Rachitiques du bulbe… Diminués du neurone… Émasculés du cervelet… Amputés du slip… Bref, chochottes !
Parce que trois énervés ont osé élever le ton, ça serait donc le retour du général Boulanger aux affaires ? Et pourquoi pas le vote des pleins pouvoirs au maréchal de Gaulle ou au général Pétain ; enfin, un truc approchant ?
Intéressant tout de même – d’un point de vue d’entomologiste s’entend –, cette hantise d’une très relative violence verbale au Parlement, alors que ces mêmes dérèglements
physiques et verbaux, après avoir été tolérés dans les cours d’école, ont aujourd’hui droit de cité dans les dictionnaires. Étrange époque en effet, où l’ultra-violence est de mise dans les rues,
commentée par des sociologues érudits avant que d’être mise en scène au cinéma par des margoulins qui, sentant le vent venir, en finissent par se dire qu’il y a toujours trois ronds à se faire
sur le malheur des pauvres gens.
Nique ta mère, c’est un très bon nom pour un groupe de rap. Et une insulte communément admise par l’Académie française. Mais évoquer LGBT (lesbiennes, gays, bisexuels et transsexuels, c’est déjà moins glamour…) qui n’est pas un groupe de rap, juste un groupe de pression, à l’Assemblée nationale, c’est mal. Très mal. Très très très mal… Enfin bref, ce n’est pas bien et même Claude Bartolone, président de ladite assemblée assure que les mesures à prendre le seront bientôt.
Chochottes disions-nous…
Florilège du temps jadis :
« Abject animal », « Apollon des abattoirs », « Bélier à la corne sournoise », « Bougre de pétasse »,
« Caissier de chez Rothschild », « Charogne », « Constipé des méninges », « Dégénéré », « Détritus
humain », « Être de boue et de bave », « Farouche jouisseur d’imprescriptibles privilèges », « Fidèle Castrat »,
« Général de pissotière », « Graine de con », « Gueule à foutre la colique », « Hermaphrodite », « Jeanne
d’Arc de Médrano », « Juif à graisse déliquescente », « Lévrier hébreu », « Mal baisé », « Merde dans un bas de
nylon », « Merdophage », « Pacifiste très sanguinaire », « Pauvre larve politicienne », « Petit rat
dégénéré », « Puriputain binoclard », « Soutien des franc-maçonnards gaullistes », « Tas d’immondices », et autres amabilités.
Tel était le commun du greffier chargé de retranscrire les propos des représentants du peuple souverain sous les Troisième, Quatrième et Cinquième républiques. Ça ne volait certes pas toujours très haut ; mais surtout moins bas que le robinet d’eau tiède qu’on nous sert aujourd’hui, sept jours sur sept et vingt-quatre heures sur vingt-quatre.

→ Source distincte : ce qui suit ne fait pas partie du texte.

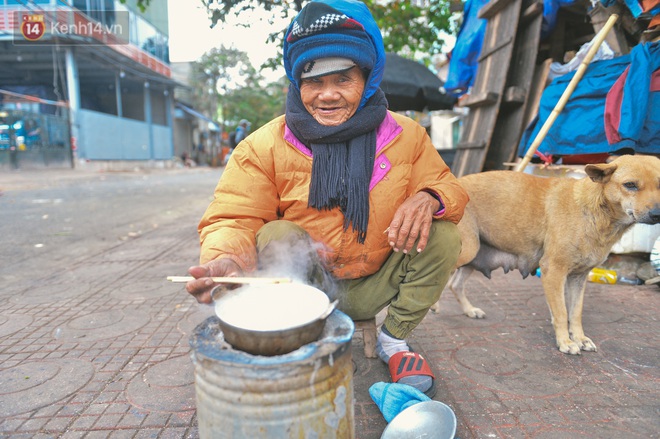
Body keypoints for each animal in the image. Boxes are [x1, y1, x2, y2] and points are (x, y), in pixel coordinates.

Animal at [430, 156, 660, 356]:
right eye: (630, 185)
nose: (657, 214)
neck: (593, 209)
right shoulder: (554, 271)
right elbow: (561, 312)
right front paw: (565, 342)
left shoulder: (578, 278)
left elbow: (575, 312)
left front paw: (580, 338)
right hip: (466, 249)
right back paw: (434, 305)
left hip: (474, 254)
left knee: (455, 284)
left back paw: (469, 310)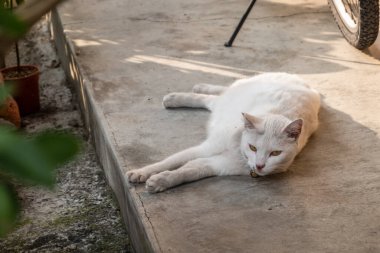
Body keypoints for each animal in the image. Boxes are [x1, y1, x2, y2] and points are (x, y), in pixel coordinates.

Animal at [126, 72, 320, 193]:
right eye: (253, 148)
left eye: (276, 153)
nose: (259, 166)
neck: (238, 150)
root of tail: (305, 84)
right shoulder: (206, 148)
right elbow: (168, 162)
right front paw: (141, 172)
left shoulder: (217, 165)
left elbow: (187, 171)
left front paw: (161, 181)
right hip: (239, 90)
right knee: (220, 91)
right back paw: (183, 94)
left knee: (212, 99)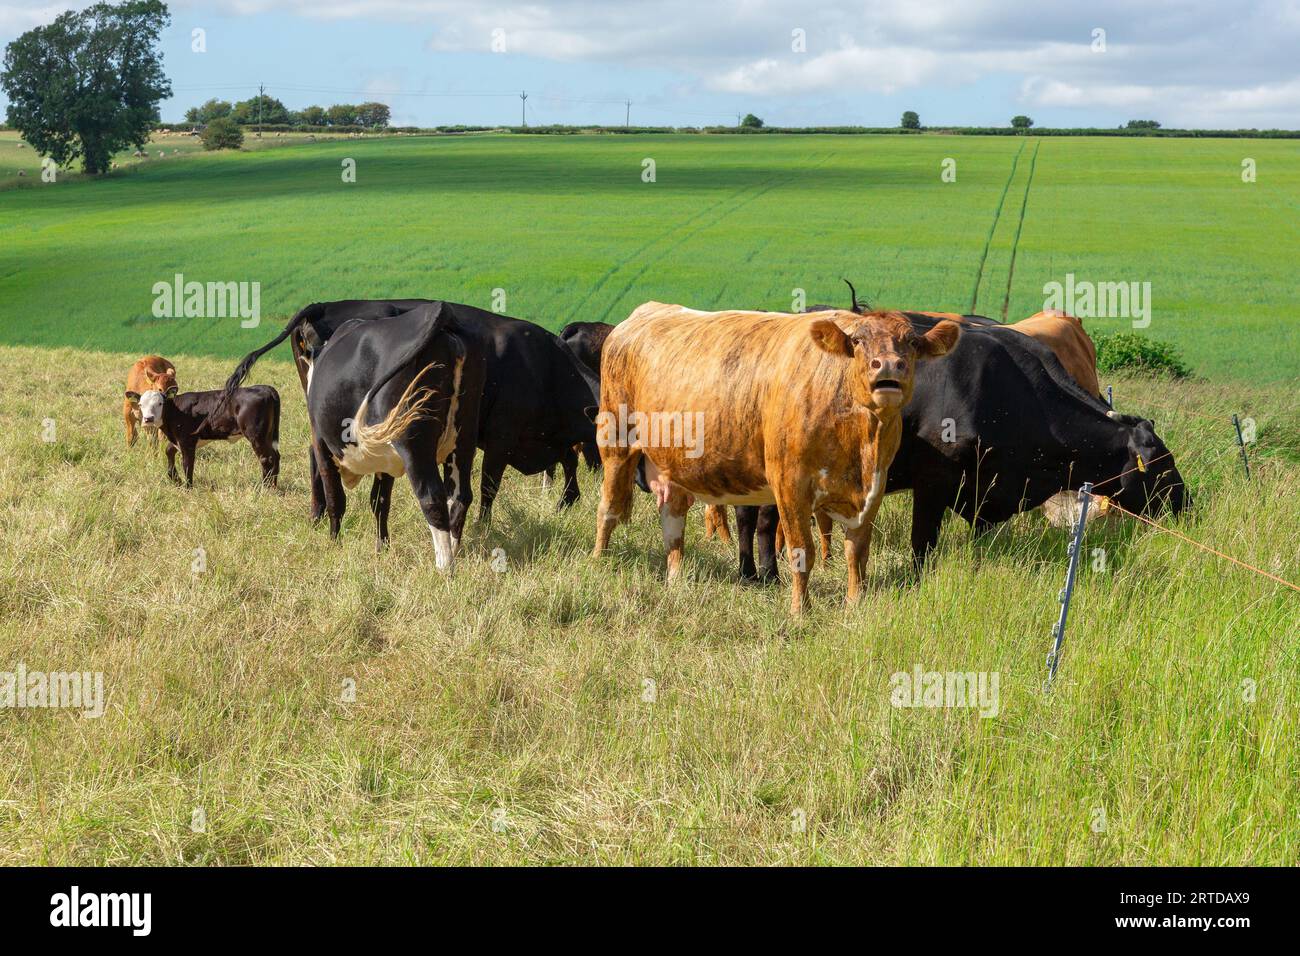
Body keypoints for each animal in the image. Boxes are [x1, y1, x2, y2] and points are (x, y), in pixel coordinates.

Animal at [126, 382, 279, 489]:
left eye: (160, 403)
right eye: (141, 404)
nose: (148, 419)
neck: (176, 411)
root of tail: (264, 388)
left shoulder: (187, 441)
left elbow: (187, 464)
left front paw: (188, 488)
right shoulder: (177, 439)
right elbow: (168, 451)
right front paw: (175, 479)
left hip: (256, 435)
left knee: (266, 458)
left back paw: (264, 488)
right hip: (268, 435)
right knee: (275, 456)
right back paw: (273, 486)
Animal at [306, 303, 486, 564]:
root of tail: (439, 310)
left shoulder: (321, 443)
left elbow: (335, 499)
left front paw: (334, 544)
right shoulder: (385, 460)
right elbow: (379, 502)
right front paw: (382, 547)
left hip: (414, 443)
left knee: (432, 497)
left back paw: (445, 566)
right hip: (463, 438)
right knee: (459, 497)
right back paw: (455, 553)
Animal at [738, 314, 1185, 582]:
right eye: (1161, 466)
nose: (1187, 502)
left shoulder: (988, 490)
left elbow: (979, 541)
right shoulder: (933, 482)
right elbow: (922, 542)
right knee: (757, 518)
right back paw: (759, 575)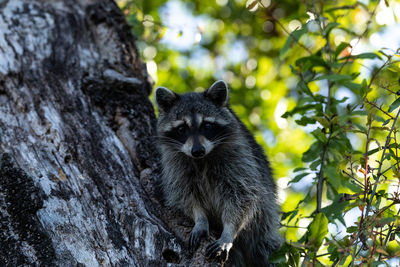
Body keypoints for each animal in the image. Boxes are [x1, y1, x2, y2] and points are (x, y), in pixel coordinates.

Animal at [155, 80, 282, 266]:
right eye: (182, 129)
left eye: (207, 126)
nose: (197, 151)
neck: (202, 159)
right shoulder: (176, 165)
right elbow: (185, 195)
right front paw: (200, 219)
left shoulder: (239, 159)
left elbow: (242, 197)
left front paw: (228, 231)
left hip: (264, 225)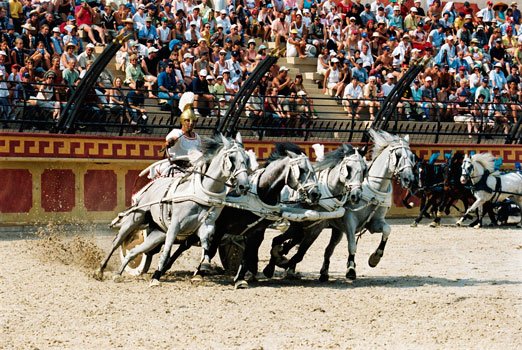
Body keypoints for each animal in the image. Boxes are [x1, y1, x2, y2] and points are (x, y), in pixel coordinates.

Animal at [97, 133, 252, 284]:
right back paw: (100, 270)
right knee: (117, 242)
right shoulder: (174, 226)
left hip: (157, 233)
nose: (244, 186)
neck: (201, 193)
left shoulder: (206, 226)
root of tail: (151, 185)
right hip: (135, 218)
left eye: (247, 158)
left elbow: (206, 244)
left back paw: (118, 274)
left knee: (133, 251)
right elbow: (167, 250)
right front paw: (156, 276)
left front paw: (204, 267)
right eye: (231, 158)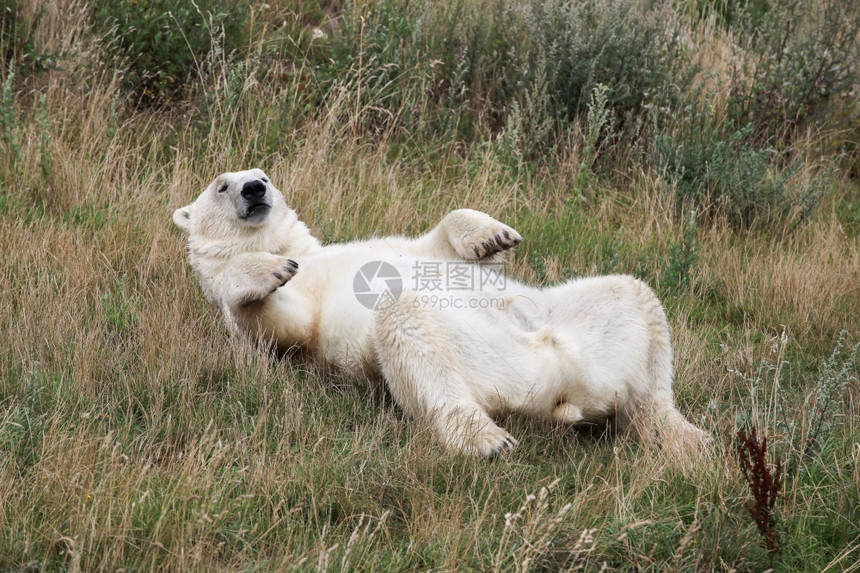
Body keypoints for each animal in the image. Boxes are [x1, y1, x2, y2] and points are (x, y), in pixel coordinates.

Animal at [171, 168, 708, 458]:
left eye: (265, 175)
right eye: (222, 186)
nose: (255, 189)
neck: (294, 247)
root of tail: (568, 390)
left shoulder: (389, 247)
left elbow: (442, 246)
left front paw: (492, 236)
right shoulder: (302, 321)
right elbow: (277, 325)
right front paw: (268, 270)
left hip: (578, 321)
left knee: (634, 296)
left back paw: (684, 435)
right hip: (495, 365)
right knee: (408, 325)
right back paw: (486, 439)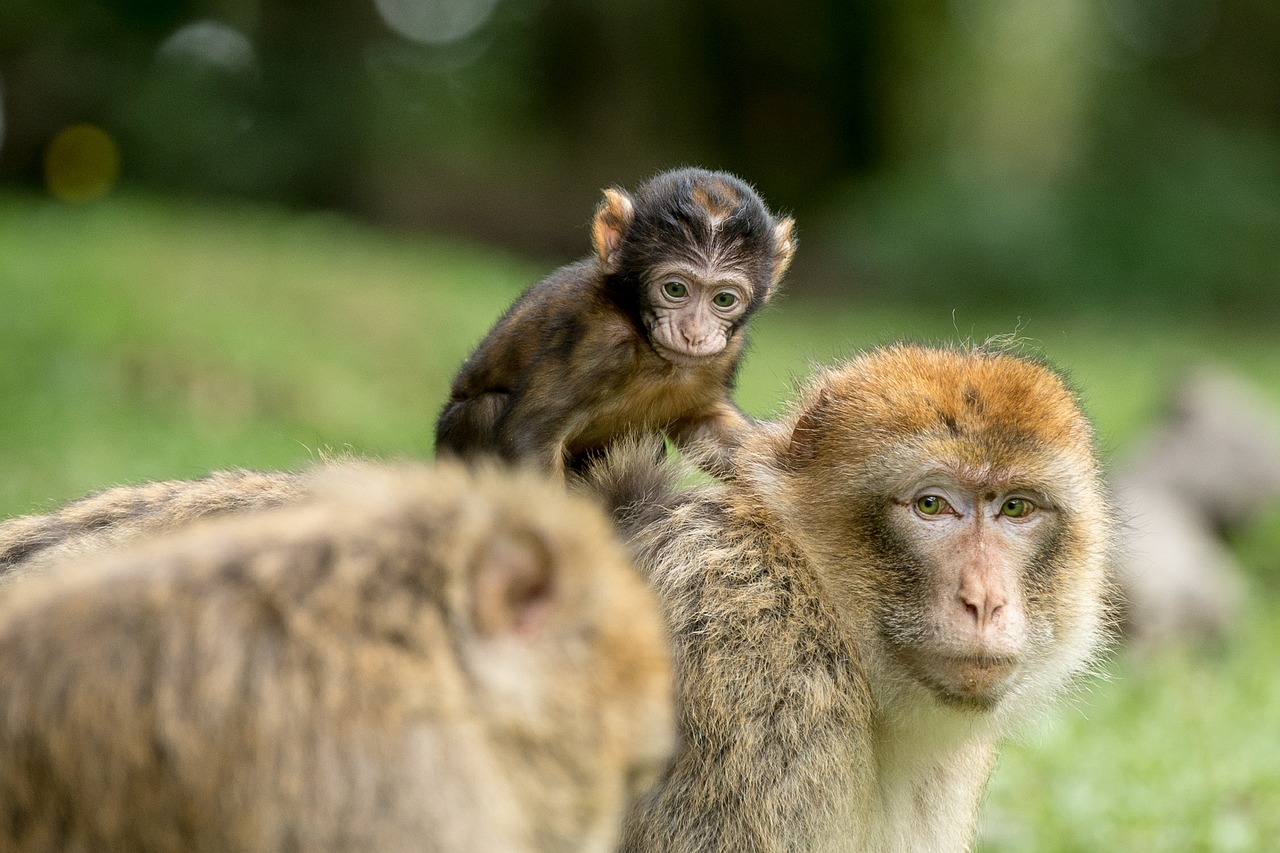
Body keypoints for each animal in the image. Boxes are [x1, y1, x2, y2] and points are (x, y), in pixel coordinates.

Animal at [435, 166, 793, 471]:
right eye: (675, 289)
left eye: (723, 299)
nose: (694, 333)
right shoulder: (595, 340)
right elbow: (529, 439)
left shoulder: (726, 354)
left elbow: (707, 428)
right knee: (486, 411)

D’ailleurs, à l’époque, on n’en faisait pas une caisse et encore moins un caisson. Ce d’autant plus qu’alors, la plupart des auteurs de ces philippiques se sont recasés au Quai Conti,
et que leurs éventuels différents se réglaient sur le pré ; aux premières lueurs de l’aube et vêtus de fracs, façon pingouin, sabre à la main. Certes, nous n’en sommes plus aux mêmes élégances et
désormais tout le monde se fait procès pour un mot de travers. C’est vrai pour les politiques comme pour les journalistes ; même un Jean-Marc Morandini, c’est dire…
D’ailleurs, à l’adresse de mes confrères éventuellement mécontents de ces lignes, je les prends au babyfoot ou au 421 dès qu’ils le souhaitent.